On Behalf of | Oct 18, 2021 | Family Law

A statistician named Nathan Yau was curious about whether or not occupation could be used as a predictor of divorce, so he decided to look at the U.S. Census data from 2015 to see what he could determine.

What were the results? Well, if you’re married to a casino manager, your odds of divorce are higher than anybody else’s at 52.9%. Bartenders and their spouses don’t fare much better — nor did gaming service workers and flight attendants.

If you’re looking for true “marriage material,” you’re better off with an actuary. Their divorce rates hover right around 17%. Physical scientists and medical scientists also tend to have exceptionally low divorce rates — lower even than members of the clergy.

Why do some careers have a bigger impact on marital stability than others?

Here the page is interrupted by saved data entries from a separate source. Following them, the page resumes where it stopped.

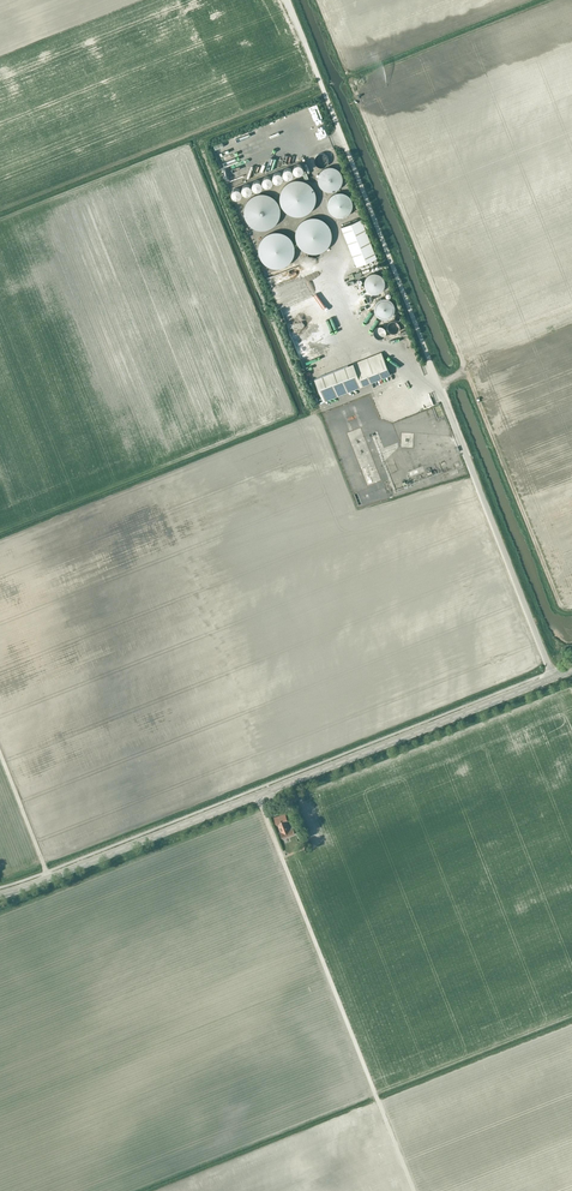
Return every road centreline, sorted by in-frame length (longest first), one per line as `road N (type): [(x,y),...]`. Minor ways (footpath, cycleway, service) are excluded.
road 1 (tertiary): [(553,677),(0,895)]
road 2 (track): [(414,1190),(257,796)]
road 3 (unclassified): [(553,677),(439,384)]

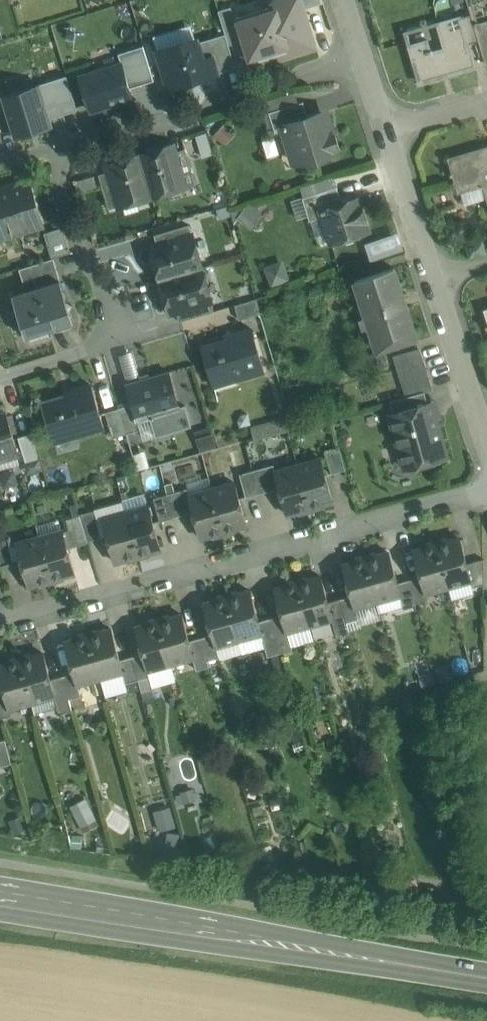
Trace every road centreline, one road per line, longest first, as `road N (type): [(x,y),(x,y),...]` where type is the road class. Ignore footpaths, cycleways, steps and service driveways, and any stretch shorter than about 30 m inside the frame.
road 1 (residential): [(0,626),(486,487)]
road 2 (secondary): [(486,974),(0,896)]
road 3 (residential): [(367,56),(88,140),(70,152)]
road 4 (residential): [(70,152),(60,176),(112,346)]
road 5 (residential): [(437,280),(486,443)]
road 6 (residential): [(389,125),(437,280)]

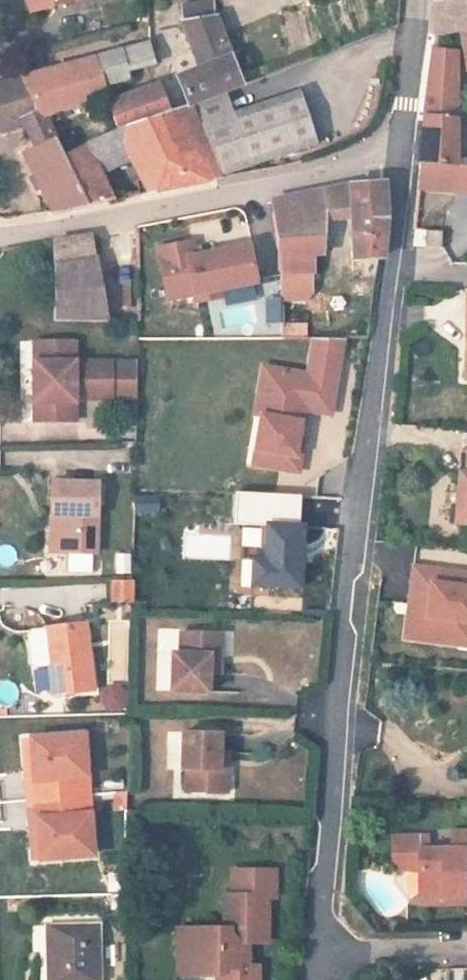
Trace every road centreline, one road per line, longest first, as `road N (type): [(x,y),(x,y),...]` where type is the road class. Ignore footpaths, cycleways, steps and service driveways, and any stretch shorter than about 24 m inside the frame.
road 1 (residential): [(400,158),(399,232),(347,601),(320,955)]
road 2 (residential): [(0,234),(253,193),(400,158)]
road 3 (residential): [(416,0),(400,158)]
road 4 (residential): [(320,955),(466,954)]

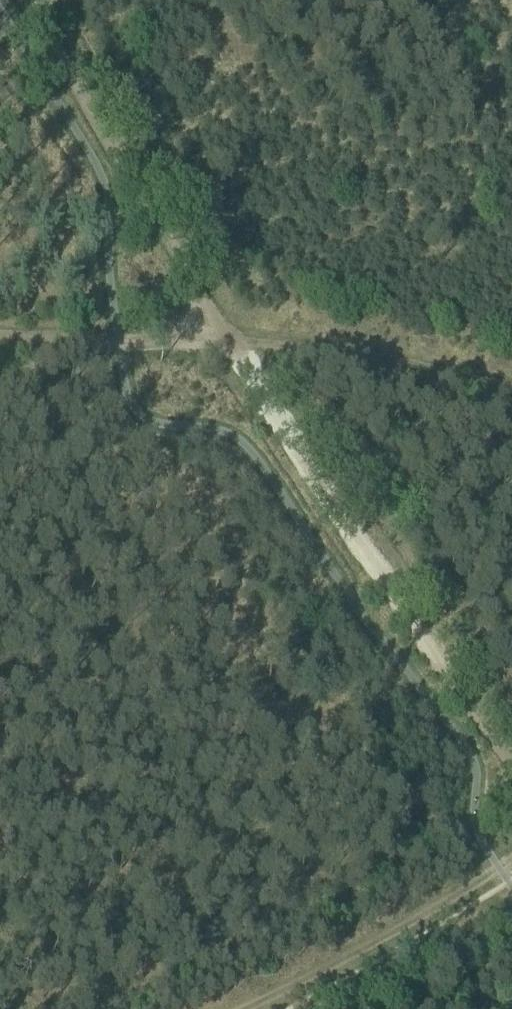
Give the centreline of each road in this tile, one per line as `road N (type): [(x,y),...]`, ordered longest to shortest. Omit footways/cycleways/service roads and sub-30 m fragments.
road 1 (track): [(511,757),(400,609),(229,341),(29,0)]
road 2 (track): [(511,384),(314,348),(0,339)]
road 3 (track): [(245,1008),(360,952),(511,858)]

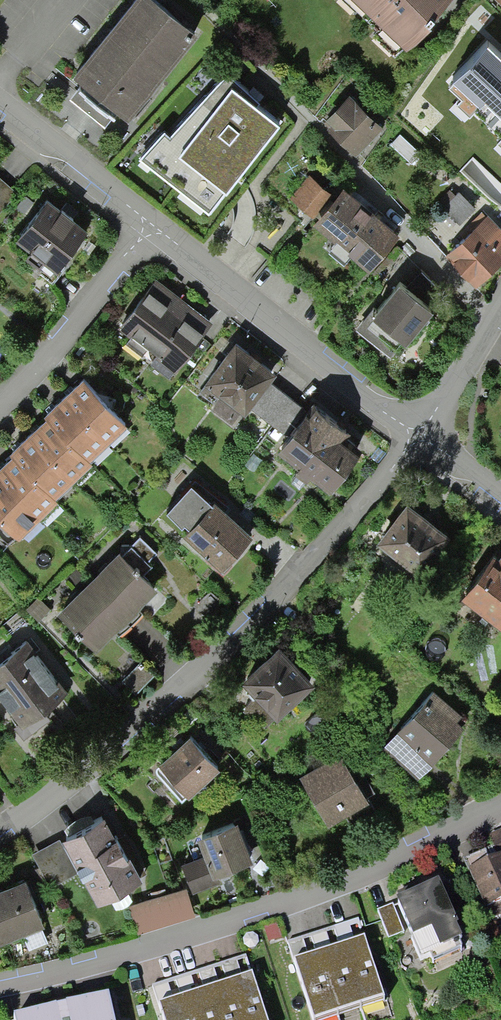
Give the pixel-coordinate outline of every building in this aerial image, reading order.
[(197,25),(166,0),(129,0),(73,69),(82,76),(78,81),(113,109),(116,104),(127,113),(197,25)] [(355,8),(358,5),(379,23),(375,28),(394,45),(436,0),(347,0),(355,8)] [(500,139),(500,47),(491,38),(457,73),(474,90),(462,103),(500,139)] [(210,206),(280,114),(250,91),(253,87),(228,66),(172,126),(164,124),(140,152),(210,206)] [(356,151),(384,122),(349,90),(322,118),(330,126),(356,151)] [(399,132),(390,142),(410,161),(420,151),(399,132)] [(313,213),(333,190),(309,171),(290,194),(313,213)] [(368,262),(399,225),(344,178),(333,190),(313,213),(336,234),(329,243),(343,256),(351,247),(368,262)] [(15,193),(0,179),(0,208),(15,193)] [(459,189),(443,206),(460,221),(476,205),(459,189)] [(53,275),(86,234),(45,202),(12,243),(53,275)] [(500,256),(500,228),(482,210),(445,250),(478,281),(500,256)] [(390,351),(433,300),(400,273),(358,324),(390,351)] [(171,373),(207,328),(177,305),(182,298),(157,278),(98,352),(132,379),(151,356),(171,373)] [(271,422),(292,397),(268,377),(275,369),(236,337),(206,373),(210,376),(198,391),(232,419),(247,402),(271,422)] [(126,418),(83,372),(67,387),(51,402),(47,406),(51,410),(34,425),(18,440),(14,444),(16,447),(0,462),(0,511),(19,531),(60,493),(56,489),(92,455),(89,452),(126,418)] [(292,397),(271,422),(280,430),(273,440),(295,456),(329,482),(360,442),(342,428),(349,419),(316,393),(305,407),(292,397)] [(223,561),(252,530),(214,494),(213,496),(192,476),(166,503),(182,519),(185,516),(188,519),(184,524),(223,561)] [(424,570),(454,533),(406,496),(377,533),(424,570)] [(497,549),(493,545),(459,587),(462,589),(450,604),(471,621),(485,604),(500,616),(500,615),(500,544),(497,549)] [(94,644),(156,583),(122,548),(60,610),(94,644)] [(68,686),(26,636),(0,657),(0,695),(23,723),(68,686)] [(265,720),(314,677),(279,641),(244,673),(254,687),(243,704),(265,720)] [(455,722),(460,716),(432,692),(383,749),(418,780),(462,729),(455,722)] [(187,790),(220,759),(191,729),(158,760),(187,790)] [(376,793),(368,797),(344,752),(301,774),(328,824),(351,812),(356,821),(383,807),(376,793)] [(100,897),(142,873),(105,808),(63,832),(100,897)] [(197,875),(255,853),(240,813),(203,827),(209,842),(188,850),(197,875)] [(500,921),(500,830),(489,836),(494,846),(466,859),(470,867),(466,869),(485,910),(487,909),(494,924),(500,921)] [(58,837),(32,851),(50,886),(77,870),(58,837)] [(45,918),(26,874),(0,886),(0,937),(45,918)] [(413,936),(410,937),(419,959),(430,955),(432,960),(460,948),(456,940),(462,937),(456,924),(457,924),(439,881),(396,900),(413,936)] [(144,931),(195,915),(185,883),(134,899),(144,931)] [(404,932),(393,905),(378,910),(390,938),(404,932)] [(315,1019),(383,998),(357,920),(289,942),(315,1019)] [(245,955),(154,985),(166,1019),(266,1019),(245,955)] [(107,995),(14,1016),(15,1019),(113,1019),(107,995)]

There are probably a lot of nuances to each career that ultimately make them rough on marital stability, but there are several basic factors that tend to be most important:

  • Workplace atmosphere: If someone’s job environment tends to reward risk-taking or leans toward the hedonistic side of life, that may encourage similar behaviors in their private life. (It’s probably no coincidence that gaming and casino managers have high divorce rates.)
  • Financial stability: Money troubles are often at the heart of major marital problems, so a career that provides strong financial stability may also lend strength to a marriage. At the very minimum, employment stability certainly won’t hurt the relationship.
  • Overall job satisfaction: People spend a lot of time at their jobs. If they aren’t happy there, they may carry that negativity home with them — and that can be a destructive force on their marriages.

It’s also important to remember that some careers tend to attract people who may simply be more prone to stability and likely to enjoy married life — while others attract people who like change. The staid routine of an actuary’s life, for example, probably wouldn’t appeal to a social bartender who likes the changes from night to night at their job. Those personality differences can also have consequences for a marriage.